In the case of R. felis, we have identified the opossum to play an important role as a host to both R. felis and cat fleas in the USA. However, it is surprising and disconcerting how little we know about the role of vertebrate hosts in the ecology, maintenance and mode of transmission of R. felis despite its worldwide distribution in the cat fleas. Furthermore, detailed experimental studies on the virulence and pathogenicity of R. felis are hampered due to the unavailability of human as well as any other vertebrate-derived isolate. Based on its molecular characteristics, this rickettsial species (formerly known as ELB) was described as a new species and named R. felis [23, see also 12]. However, the original tissue culture isolate of R. felis was contaminated and attempt to produce a sustained culture of ELB strain of R. felis has failed. In 2001, Raoult et al. [35] isolated R. felis from Flea Data Inc. (Freeville, NY, USA) cat fleas using both Vero (Cercopithecus aethiops) and XTC-2 (Xenopus laevis) cell lines.
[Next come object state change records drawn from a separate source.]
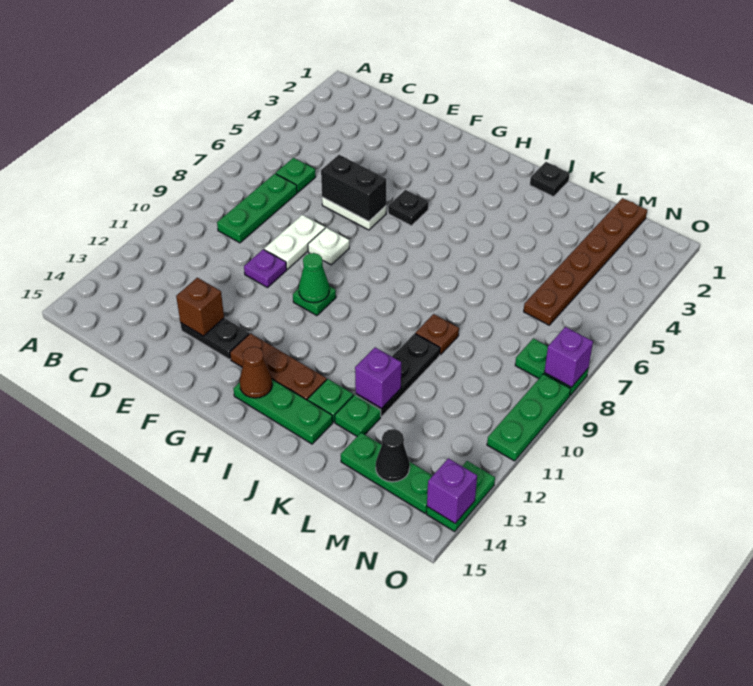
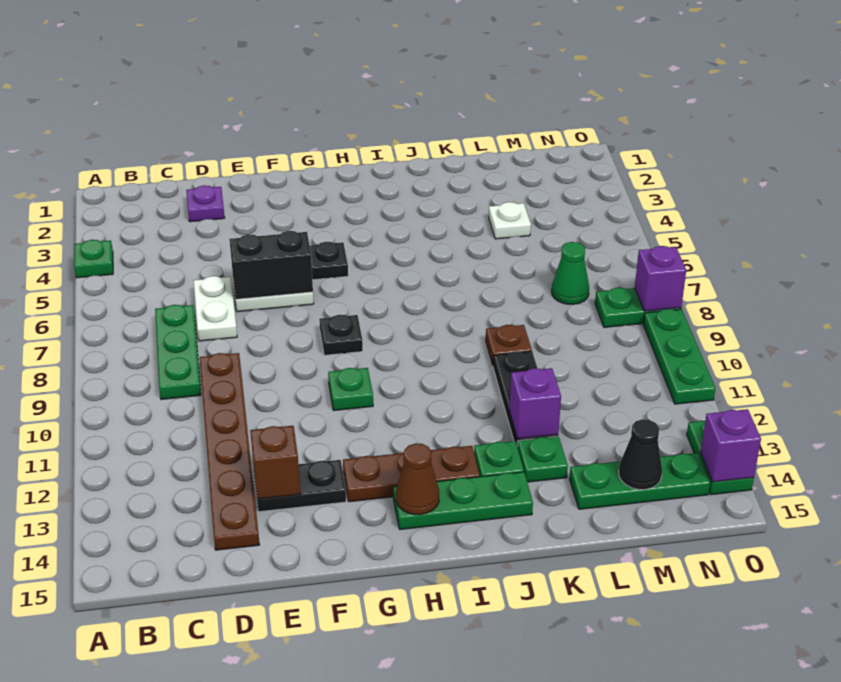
green plate C6 level 1 -> green plate A4 level 1
white plate E8:E9 level 1 -> white plate D6:D7 level 1
purple plate E10 level 1 -> purple plate D2 level 1
white plate F8 level 1 -> white plate L4 level 1
green cone G10 level 2 -> green cone M7 level 1
black plate J1 level 1 -> black plate G8 level 1
brown plate M1:M6 level 1 -> brown plate D9:D14 level 1

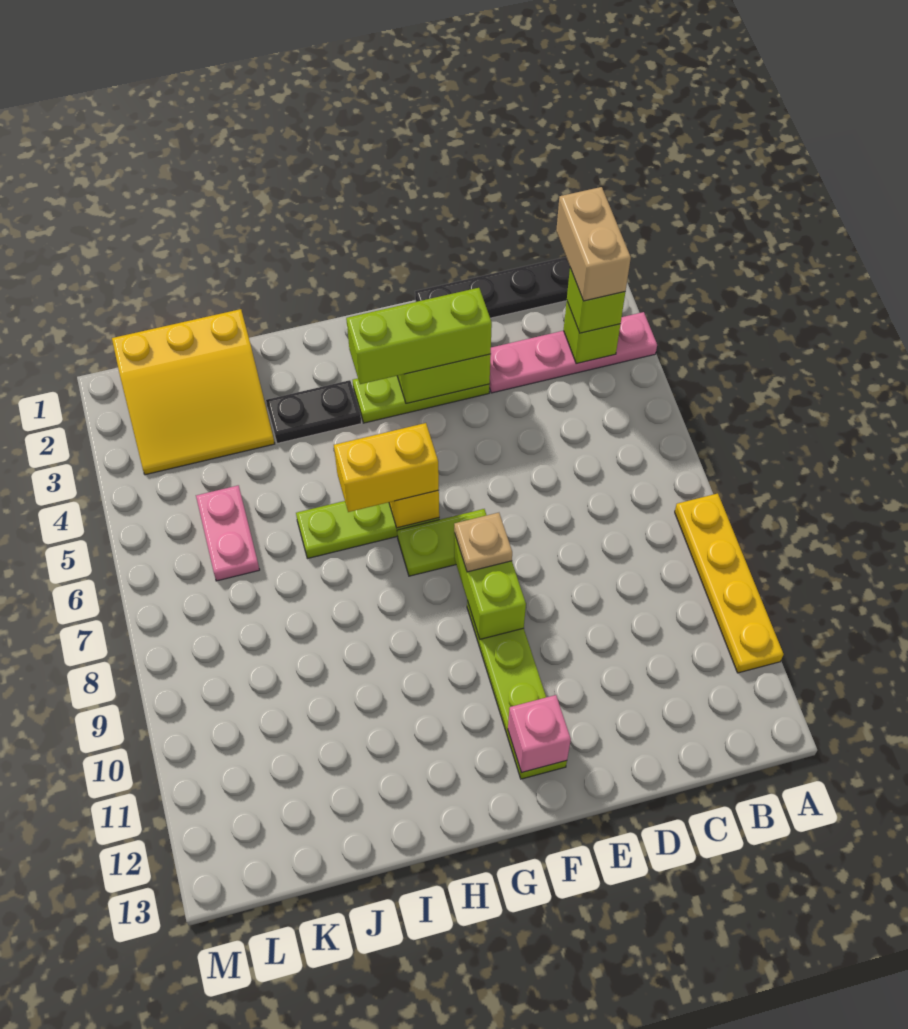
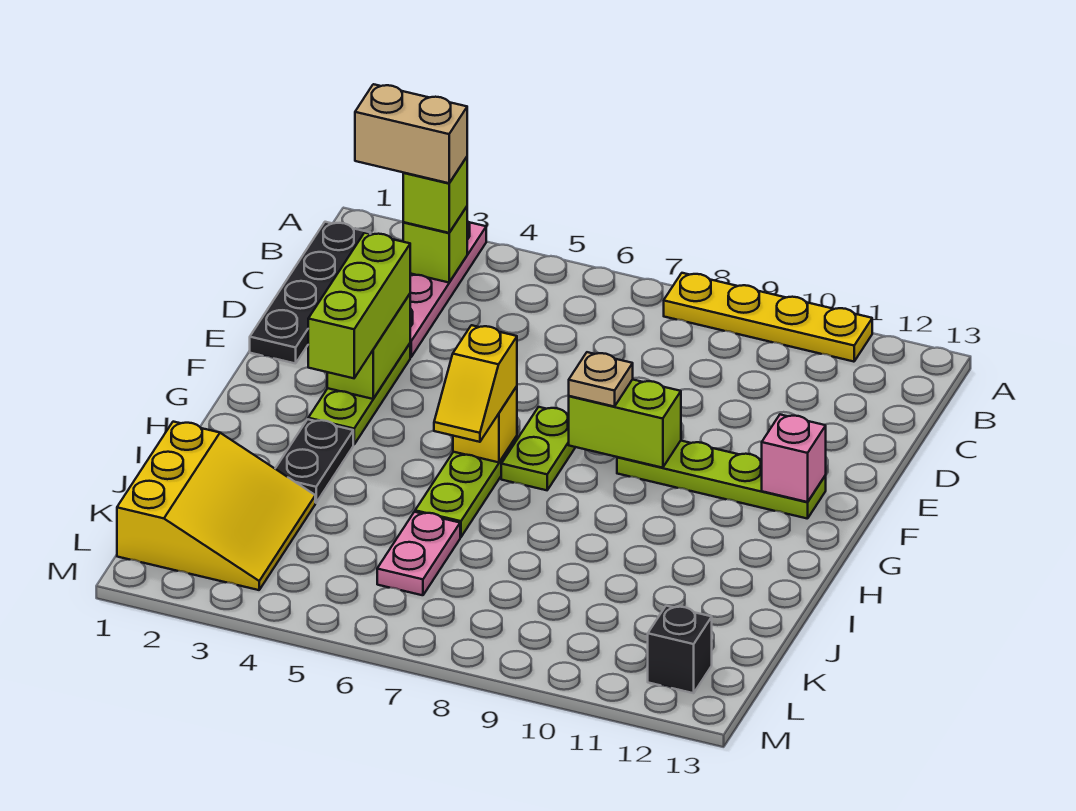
yellow brick G6:H6 level 3 -> yellow slope G6:H6 level 3 top G
pink plate K5:K6 level 1 -> pink plate J6:K6 level 1
none -> black brick L12 level 1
This strain (designated as: Marseille-URRWXCal2 or California-2) was used for sequencing of the R. felis genome [29]. Unfortunately, the California-2 isolate is not currently available and, although it was deposited at the ATCC (ATCC VR-1525), the isolate is currently on “administrative hold.” Recently, two additional strains of R. felis were also isolated from the cat flea; the Pedreira strain came from wild-caught fleas in Brazil, while the LSU strain came from the flea colony maintained at Louisiana State University, USA [24, 34]. These isolates share common insect associated features such as adaptation to lower temperature and other as yet unidentified genomic and phenotypic modifications for reduced virulence and pathogenicity in mammalian hosts that may have occurred resulting from their long maintenance via vertical transmission in the cat flea population.

Surprisingly, despite the earlier and recent pioneering research on rickettsial biology, there are fundamental gaps in our current knowledge that cannot explain the successful maintenance, wide geographic distribution, selectivity in mammalian/arthropod host preference, and highly variable spectrum of virulence and pathogenesis of these obligate intracellular bacteria.